## [SET TASK]
Copy each line exactly. Drop every picture.

## [INPUT ROWS]

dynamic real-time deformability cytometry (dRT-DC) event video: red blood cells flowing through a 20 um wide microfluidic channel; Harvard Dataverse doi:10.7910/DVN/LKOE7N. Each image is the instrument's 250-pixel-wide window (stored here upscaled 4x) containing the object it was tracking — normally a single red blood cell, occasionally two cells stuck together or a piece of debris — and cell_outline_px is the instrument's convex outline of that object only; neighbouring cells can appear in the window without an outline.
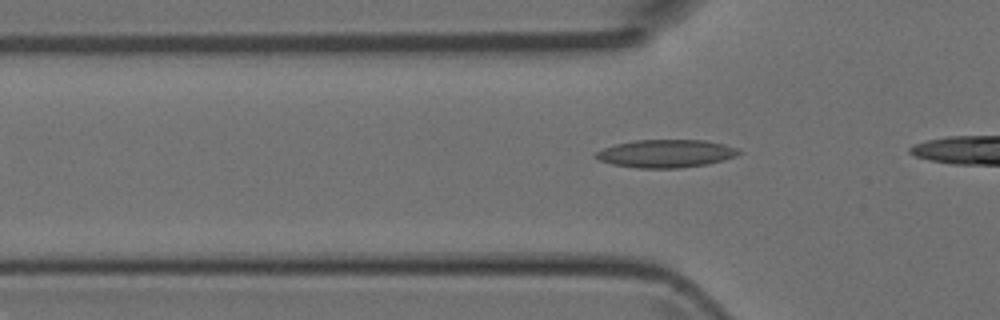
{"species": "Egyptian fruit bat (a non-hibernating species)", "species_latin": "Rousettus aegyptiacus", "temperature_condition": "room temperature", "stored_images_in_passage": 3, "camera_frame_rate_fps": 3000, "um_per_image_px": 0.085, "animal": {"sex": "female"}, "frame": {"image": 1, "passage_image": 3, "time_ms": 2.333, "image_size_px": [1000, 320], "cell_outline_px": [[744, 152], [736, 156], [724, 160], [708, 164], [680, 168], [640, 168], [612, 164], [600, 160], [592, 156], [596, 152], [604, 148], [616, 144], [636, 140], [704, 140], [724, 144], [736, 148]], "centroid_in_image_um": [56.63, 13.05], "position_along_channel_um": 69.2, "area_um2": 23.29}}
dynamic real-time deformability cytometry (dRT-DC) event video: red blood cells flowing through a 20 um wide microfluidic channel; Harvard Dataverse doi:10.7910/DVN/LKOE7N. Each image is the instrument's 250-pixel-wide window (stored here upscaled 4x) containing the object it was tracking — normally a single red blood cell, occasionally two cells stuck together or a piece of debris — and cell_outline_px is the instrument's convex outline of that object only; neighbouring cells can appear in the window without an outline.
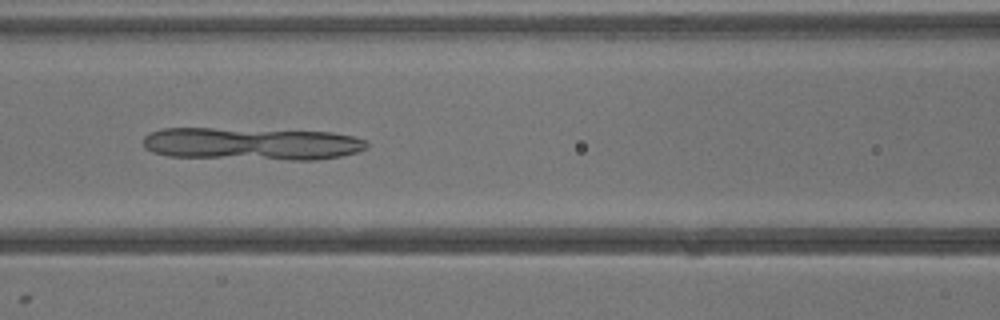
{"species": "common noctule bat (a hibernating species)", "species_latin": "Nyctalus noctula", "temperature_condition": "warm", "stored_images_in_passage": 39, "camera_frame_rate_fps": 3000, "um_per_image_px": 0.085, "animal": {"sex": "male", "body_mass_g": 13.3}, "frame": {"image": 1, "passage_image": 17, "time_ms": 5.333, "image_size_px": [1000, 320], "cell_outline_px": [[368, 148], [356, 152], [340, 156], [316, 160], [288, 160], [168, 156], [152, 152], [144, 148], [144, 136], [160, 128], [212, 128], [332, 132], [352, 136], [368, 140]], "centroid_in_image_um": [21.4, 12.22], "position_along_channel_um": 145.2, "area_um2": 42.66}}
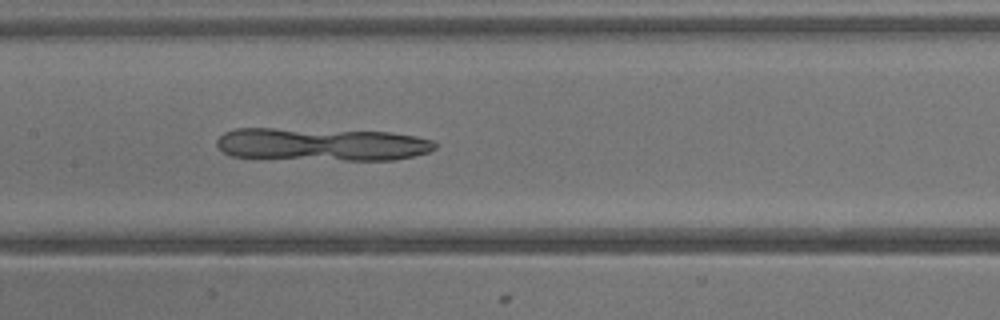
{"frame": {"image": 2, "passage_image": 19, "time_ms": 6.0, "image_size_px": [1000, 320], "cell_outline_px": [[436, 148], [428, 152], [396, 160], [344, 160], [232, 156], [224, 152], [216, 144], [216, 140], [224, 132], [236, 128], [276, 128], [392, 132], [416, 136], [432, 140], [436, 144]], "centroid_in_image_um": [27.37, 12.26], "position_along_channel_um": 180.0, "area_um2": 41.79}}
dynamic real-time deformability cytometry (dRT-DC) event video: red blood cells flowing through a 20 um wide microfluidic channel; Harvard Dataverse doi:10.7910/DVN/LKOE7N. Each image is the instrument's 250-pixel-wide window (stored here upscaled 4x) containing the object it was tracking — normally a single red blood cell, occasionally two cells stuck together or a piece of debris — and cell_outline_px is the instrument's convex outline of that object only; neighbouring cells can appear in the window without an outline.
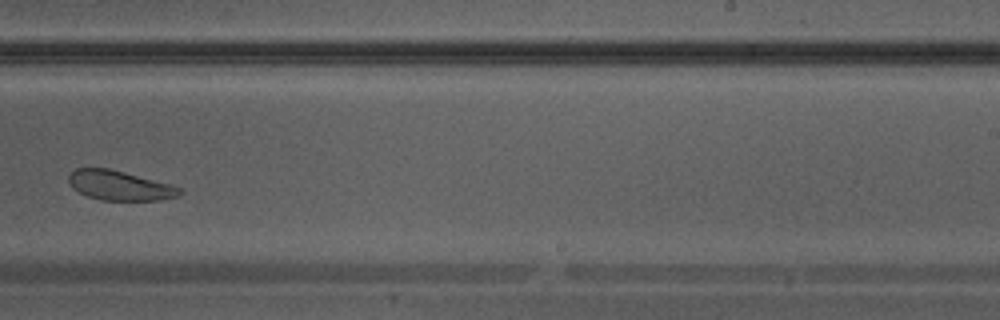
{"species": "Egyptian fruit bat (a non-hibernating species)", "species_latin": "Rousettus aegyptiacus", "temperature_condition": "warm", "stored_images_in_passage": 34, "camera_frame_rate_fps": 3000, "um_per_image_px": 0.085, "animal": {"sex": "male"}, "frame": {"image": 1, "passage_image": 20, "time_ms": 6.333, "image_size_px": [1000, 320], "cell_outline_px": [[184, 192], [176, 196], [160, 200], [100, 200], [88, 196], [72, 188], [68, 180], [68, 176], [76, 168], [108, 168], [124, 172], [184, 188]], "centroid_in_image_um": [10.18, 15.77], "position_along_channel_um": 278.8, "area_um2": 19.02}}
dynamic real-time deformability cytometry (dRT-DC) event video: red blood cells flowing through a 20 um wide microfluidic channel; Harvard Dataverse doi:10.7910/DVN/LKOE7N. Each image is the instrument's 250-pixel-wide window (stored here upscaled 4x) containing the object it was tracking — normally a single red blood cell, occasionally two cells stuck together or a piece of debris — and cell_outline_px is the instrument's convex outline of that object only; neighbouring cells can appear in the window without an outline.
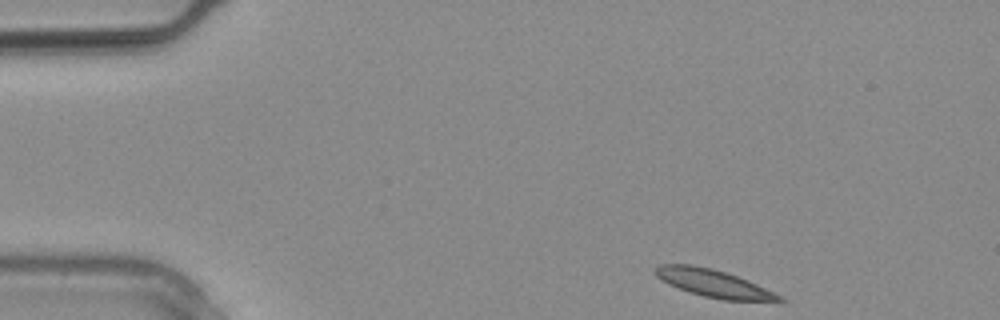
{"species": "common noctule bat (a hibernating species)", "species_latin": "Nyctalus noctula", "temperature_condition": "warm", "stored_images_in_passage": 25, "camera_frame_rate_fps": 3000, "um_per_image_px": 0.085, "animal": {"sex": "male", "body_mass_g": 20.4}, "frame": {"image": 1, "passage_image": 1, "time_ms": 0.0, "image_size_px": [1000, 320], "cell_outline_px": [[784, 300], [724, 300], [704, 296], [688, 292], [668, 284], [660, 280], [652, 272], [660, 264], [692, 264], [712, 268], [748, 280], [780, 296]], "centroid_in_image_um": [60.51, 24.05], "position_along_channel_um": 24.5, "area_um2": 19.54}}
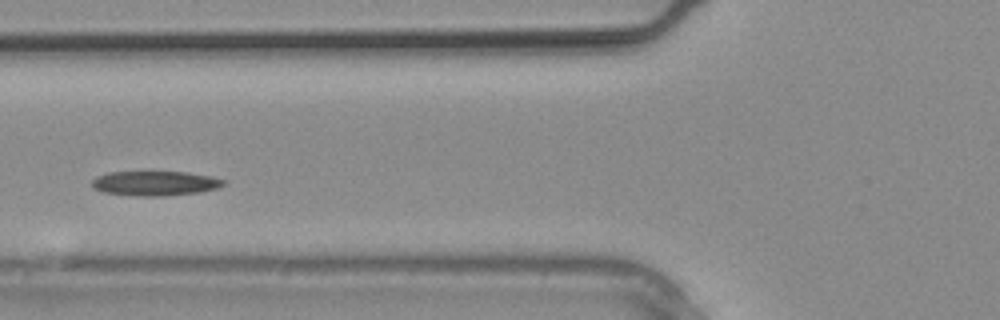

## [THE ANSWER]
dynamic real-time deformability cytometry (dRT-DC) event video: red blood cells flowing through a 20 um wide microfluidic channel; Harvard Dataverse doi:10.7910/DVN/LKOE7N. Each image is the instrument's 250-pixel-wide window (stored here upscaled 4x) containing the object it was tracking — normally a single red blood cell, occasionally two cells stuck together or a piece of debris — and cell_outline_px is the instrument's convex outline of that object only; neighbouring cells can appear in the window without an outline.
{"species": "Egyptian fruit bat (a non-hibernating species)", "species_latin": "Rousettus aegyptiacus", "temperature_condition": "room temperature", "stored_images_in_passage": 3, "camera_frame_rate_fps": 3000, "um_per_image_px": 0.085, "animal": {"sex": "female"}, "frame": {"image": 1, "passage_image": 3, "time_ms": 2.333, "image_size_px": [1000, 320], "cell_outline_px": [[744, 152], [736, 156], [724, 160], [708, 164], [680, 168], [640, 168], [612, 164], [600, 160], [592, 156], [596, 152], [604, 148], [616, 144], [636, 140], [704, 140], [724, 144], [736, 148]], "centroid_in_image_um": [56.63, 13.05], "position_along_channel_um": 69.2, "area_um2": 23.29}}
dynamic real-time deformability cytometry (dRT-DC) event video: red blood cells flowing through a 20 um wide microfluidic channel; Harvard Dataverse doi:10.7910/DVN/LKOE7N. Each image is the instrument's 250-pixel-wide window (stored here upscaled 4x) containing the object it was tracking — normally a single red blood cell, occasionally two cells stuck together or a piece of debris — and cell_outline_px is the instrument's convex outline of that object only; neighbouring cells can appear in the window without an outline.
{"species": "common noctule bat (a hibernating species)", "species_latin": "Nyctalus noctula", "temperature_condition": "warm", "stored_images_in_passage": 39, "camera_frame_rate_fps": 3000, "um_per_image_px": 0.085, "animal": {"sex": "male", "body_mass_g": 13.3}, "frame": {"image": 1, "passage_image": 17, "time_ms": 5.333, "image_size_px": [1000, 320], "cell_outline_px": [[368, 148], [356, 152], [340, 156], [316, 160], [288, 160], [168, 156], [152, 152], [144, 148], [144, 136], [160, 128], [212, 128], [332, 132], [352, 136], [368, 140]], "centroid_in_image_um": [21.4, 12.22], "position_along_channel_um": 145.2, "area_um2": 42.66}}
{"frame": {"image": 2, "passage_image": 19, "time_ms": 6.0, "image_size_px": [1000, 320], "cell_outline_px": [[436, 148], [428, 152], [396, 160], [344, 160], [232, 156], [224, 152], [216, 144], [216, 140], [224, 132], [236, 128], [276, 128], [392, 132], [416, 136], [432, 140], [436, 144]], "centroid_in_image_um": [27.37, 12.26], "position_along_channel_um": 180.0, "area_um2": 41.79}}
dynamic real-time deformability cytometry (dRT-DC) event video: red blood cells flowing through a 20 um wide microfluidic channel; Harvard Dataverse doi:10.7910/DVN/LKOE7N. Each image is the instrument's 250-pixel-wide window (stored here upscaled 4x) containing the object it was tracking — normally a single red blood cell, occasionally two cells stuck together or a piece of debris — and cell_outline_px is the instrument's convex outline of that object only; neighbouring cells can appear in the window without an outline.
{"species": "Egyptian fruit bat (a non-hibernating species)", "species_latin": "Rousettus aegyptiacus", "temperature_condition": "warm", "stored_images_in_passage": 34, "camera_frame_rate_fps": 3000, "um_per_image_px": 0.085, "animal": {"sex": "male"}, "frame": {"image": 1, "passage_image": 20, "time_ms": 6.333, "image_size_px": [1000, 320], "cell_outline_px": [[184, 192], [176, 196], [160, 200], [100, 200], [88, 196], [72, 188], [68, 180], [68, 176], [76, 168], [108, 168], [124, 172], [184, 188]], "centroid_in_image_um": [10.18, 15.77], "position_along_channel_um": 278.8, "area_um2": 19.02}}
dynamic real-time deformability cytometry (dRT-DC) event video: red blood cells flowing through a 20 um wide microfluidic channel; Harvard Dataverse doi:10.7910/DVN/LKOE7N. Each image is the instrument's 250-pixel-wide window (stored here upscaled 4x) containing the object it was tracking — normally a single red blood cell, occasionally two cells stuck together or a piece of debris — and cell_outline_px is the instrument's convex outline of that object only; neighbouring cells can appear in the window without an outline.
{"species": "common noctule bat (a hibernating species)", "species_latin": "Nyctalus noctula", "temperature_condition": "warm", "stored_images_in_passage": 25, "camera_frame_rate_fps": 3000, "um_per_image_px": 0.085, "animal": {"sex": "male", "body_mass_g": 20.4}, "frame": {"image": 1, "passage_image": 1, "time_ms": 0.0, "image_size_px": [1000, 320], "cell_outline_px": [[784, 300], [724, 300], [704, 296], [688, 292], [668, 284], [660, 280], [652, 272], [660, 264], [692, 264], [712, 268], [748, 280], [780, 296]], "centroid_in_image_um": [60.51, 24.05], "position_along_channel_um": 24.5, "area_um2": 19.54}}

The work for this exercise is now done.